Firstly, associations are tables in the database. This is Thorsten said.

 

As for you 3 and 4 question. My effort to make it more transparent, hope it helps:

Question 3:

When you look at your domain model your reference of employee_department is a 1 * reference. This means that multiple employees can be set to 1 department. This also implies that these same employees can't be set to a different department. Your other reference Employee_Department_Security is a multiple multiple reference * * and this means that you can set employees to department a, but also to department b or c etc.

 

Question 4:

The problem here is not the reference (or association) but the problem is the data grid. A data grid can only provide 1 -1 information, otherwise the column value can have way to much information. Therefore, when you have 1 -1 references, this can be accessed directly from a data grid.

 

Hope it helps, otherwise just keep asking

answered
2

Arne, can only provide an answer for the first two questions at the moment:

  1. Mendix creates association tables where it stores the IDs of the associated objects.
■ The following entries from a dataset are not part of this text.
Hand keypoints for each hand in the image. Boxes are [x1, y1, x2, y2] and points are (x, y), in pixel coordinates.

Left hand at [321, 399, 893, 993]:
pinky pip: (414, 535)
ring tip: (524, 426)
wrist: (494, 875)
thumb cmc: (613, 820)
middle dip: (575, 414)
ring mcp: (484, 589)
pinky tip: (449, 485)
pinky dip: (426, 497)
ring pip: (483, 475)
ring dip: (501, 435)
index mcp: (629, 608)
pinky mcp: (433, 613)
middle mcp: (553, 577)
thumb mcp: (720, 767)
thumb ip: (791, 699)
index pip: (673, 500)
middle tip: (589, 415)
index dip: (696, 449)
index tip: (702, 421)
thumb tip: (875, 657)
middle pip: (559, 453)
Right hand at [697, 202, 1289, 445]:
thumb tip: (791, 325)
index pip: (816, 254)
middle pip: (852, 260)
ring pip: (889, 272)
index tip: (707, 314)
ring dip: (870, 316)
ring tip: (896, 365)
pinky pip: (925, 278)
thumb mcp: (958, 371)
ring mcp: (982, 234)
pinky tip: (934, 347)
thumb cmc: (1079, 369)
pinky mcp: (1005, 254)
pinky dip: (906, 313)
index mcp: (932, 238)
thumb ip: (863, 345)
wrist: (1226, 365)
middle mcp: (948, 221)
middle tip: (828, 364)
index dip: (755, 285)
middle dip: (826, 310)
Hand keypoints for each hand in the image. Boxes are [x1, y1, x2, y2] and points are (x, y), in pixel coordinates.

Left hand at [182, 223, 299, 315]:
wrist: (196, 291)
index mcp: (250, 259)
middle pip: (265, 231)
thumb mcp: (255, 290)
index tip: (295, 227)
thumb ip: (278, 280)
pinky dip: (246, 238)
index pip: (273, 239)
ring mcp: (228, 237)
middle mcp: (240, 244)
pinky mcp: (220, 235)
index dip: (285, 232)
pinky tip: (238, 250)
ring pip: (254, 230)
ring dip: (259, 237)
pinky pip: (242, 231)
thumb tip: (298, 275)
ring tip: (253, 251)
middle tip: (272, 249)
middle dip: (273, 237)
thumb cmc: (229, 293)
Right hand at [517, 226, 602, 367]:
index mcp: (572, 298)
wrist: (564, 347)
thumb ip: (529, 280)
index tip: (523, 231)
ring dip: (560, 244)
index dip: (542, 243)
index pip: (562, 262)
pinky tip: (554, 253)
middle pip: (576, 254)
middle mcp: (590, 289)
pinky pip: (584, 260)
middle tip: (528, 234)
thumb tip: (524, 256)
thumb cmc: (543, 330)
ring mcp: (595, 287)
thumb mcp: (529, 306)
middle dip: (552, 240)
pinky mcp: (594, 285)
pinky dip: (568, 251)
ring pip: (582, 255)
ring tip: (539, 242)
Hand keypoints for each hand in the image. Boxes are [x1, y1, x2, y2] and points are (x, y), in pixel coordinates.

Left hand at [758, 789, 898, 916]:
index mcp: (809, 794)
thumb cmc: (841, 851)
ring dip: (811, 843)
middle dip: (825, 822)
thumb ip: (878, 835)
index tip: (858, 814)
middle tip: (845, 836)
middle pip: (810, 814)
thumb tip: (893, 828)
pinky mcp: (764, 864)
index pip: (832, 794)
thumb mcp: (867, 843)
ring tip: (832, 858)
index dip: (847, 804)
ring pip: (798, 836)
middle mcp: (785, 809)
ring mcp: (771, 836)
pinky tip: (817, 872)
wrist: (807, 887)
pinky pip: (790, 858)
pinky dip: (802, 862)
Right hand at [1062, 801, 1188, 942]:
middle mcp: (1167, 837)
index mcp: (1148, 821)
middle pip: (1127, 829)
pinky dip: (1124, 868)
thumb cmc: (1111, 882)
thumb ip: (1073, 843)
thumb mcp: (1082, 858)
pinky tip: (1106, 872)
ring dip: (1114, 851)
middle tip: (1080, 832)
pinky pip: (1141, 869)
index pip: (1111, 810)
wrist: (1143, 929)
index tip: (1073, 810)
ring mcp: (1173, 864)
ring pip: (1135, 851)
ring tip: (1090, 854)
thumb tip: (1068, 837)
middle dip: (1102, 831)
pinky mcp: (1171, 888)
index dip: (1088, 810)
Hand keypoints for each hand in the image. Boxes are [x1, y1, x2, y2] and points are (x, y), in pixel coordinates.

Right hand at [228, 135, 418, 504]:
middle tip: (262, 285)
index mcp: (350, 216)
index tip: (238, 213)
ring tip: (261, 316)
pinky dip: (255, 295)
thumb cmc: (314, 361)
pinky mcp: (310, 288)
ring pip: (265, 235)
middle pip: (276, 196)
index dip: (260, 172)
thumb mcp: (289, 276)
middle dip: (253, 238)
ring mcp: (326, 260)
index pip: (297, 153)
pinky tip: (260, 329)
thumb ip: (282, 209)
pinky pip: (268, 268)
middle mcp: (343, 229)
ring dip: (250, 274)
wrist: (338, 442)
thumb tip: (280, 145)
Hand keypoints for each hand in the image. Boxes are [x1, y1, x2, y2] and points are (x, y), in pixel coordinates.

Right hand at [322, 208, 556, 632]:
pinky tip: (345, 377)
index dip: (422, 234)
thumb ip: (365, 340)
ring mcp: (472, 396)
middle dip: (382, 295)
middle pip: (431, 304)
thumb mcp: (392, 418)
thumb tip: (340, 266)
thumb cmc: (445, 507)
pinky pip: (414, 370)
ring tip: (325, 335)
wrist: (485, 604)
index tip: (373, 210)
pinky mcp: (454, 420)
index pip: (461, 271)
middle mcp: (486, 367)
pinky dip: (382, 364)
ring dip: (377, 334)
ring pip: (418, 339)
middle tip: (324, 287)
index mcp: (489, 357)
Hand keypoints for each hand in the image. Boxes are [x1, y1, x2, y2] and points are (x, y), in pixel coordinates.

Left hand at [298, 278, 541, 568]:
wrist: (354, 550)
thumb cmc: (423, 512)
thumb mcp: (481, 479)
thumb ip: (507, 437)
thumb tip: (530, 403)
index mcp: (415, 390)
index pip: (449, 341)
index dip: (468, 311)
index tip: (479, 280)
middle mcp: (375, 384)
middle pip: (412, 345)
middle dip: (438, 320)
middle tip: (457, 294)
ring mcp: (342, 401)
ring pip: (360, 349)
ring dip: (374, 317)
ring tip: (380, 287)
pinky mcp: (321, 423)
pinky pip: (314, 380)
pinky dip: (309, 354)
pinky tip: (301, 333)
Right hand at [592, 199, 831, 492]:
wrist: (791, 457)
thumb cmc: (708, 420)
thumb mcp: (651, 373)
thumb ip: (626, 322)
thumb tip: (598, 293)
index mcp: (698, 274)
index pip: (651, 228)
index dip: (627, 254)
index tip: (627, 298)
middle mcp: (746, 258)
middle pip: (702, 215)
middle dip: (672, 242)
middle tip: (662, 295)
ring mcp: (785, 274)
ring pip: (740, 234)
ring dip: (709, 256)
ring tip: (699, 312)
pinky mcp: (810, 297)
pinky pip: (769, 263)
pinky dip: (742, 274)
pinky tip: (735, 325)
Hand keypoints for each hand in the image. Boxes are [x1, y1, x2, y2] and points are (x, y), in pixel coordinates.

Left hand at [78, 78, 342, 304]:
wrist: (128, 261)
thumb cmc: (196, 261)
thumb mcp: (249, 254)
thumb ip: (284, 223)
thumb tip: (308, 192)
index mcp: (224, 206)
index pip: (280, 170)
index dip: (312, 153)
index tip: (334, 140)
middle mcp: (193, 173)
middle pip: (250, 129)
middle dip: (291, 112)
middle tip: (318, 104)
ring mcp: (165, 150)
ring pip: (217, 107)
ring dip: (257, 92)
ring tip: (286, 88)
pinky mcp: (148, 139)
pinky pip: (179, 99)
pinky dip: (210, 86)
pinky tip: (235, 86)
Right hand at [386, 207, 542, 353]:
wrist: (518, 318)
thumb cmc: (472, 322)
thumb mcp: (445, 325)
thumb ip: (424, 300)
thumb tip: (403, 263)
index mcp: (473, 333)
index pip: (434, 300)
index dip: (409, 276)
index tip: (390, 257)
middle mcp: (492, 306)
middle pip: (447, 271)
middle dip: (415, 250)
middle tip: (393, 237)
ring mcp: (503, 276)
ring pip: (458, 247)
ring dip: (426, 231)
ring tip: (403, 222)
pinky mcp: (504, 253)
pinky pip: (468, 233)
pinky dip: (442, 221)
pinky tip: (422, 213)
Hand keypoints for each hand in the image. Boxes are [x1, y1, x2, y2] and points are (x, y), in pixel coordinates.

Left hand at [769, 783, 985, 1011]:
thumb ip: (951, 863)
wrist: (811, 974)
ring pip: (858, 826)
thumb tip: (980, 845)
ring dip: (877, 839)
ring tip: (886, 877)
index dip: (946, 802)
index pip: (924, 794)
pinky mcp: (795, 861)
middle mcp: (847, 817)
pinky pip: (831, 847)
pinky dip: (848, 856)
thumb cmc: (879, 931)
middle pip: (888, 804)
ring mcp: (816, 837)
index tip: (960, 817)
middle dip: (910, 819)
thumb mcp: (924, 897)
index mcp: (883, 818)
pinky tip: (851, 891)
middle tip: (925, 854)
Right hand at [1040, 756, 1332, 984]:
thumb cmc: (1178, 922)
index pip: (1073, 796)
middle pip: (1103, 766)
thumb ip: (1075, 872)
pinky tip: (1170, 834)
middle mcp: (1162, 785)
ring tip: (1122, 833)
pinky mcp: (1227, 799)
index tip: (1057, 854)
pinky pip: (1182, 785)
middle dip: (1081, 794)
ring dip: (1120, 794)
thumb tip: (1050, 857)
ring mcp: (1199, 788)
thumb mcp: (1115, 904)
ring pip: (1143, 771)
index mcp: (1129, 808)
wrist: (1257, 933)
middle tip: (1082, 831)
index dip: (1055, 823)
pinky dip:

This is hidden from the domain model, but you can inspect this with PGAdmin or DBearver (if using a PostgreSQL db).
  2. Same as before: Mendix creates two association tables, one for each association.
answered
0

Ok, the answer from Thorsten helped me to figure out the answer of question 5, too.
(Mendix doesn’t know what attribute the association belongs to. The connection is made in the user interface by using the association, when the team’s captain is chosen. So Mendix uses the 1 – 1 association table to store the team’s captain, since the captain selection widget refers to this association.)

But still, I can’t figure out the answers to the XPath related questions 3 & 4.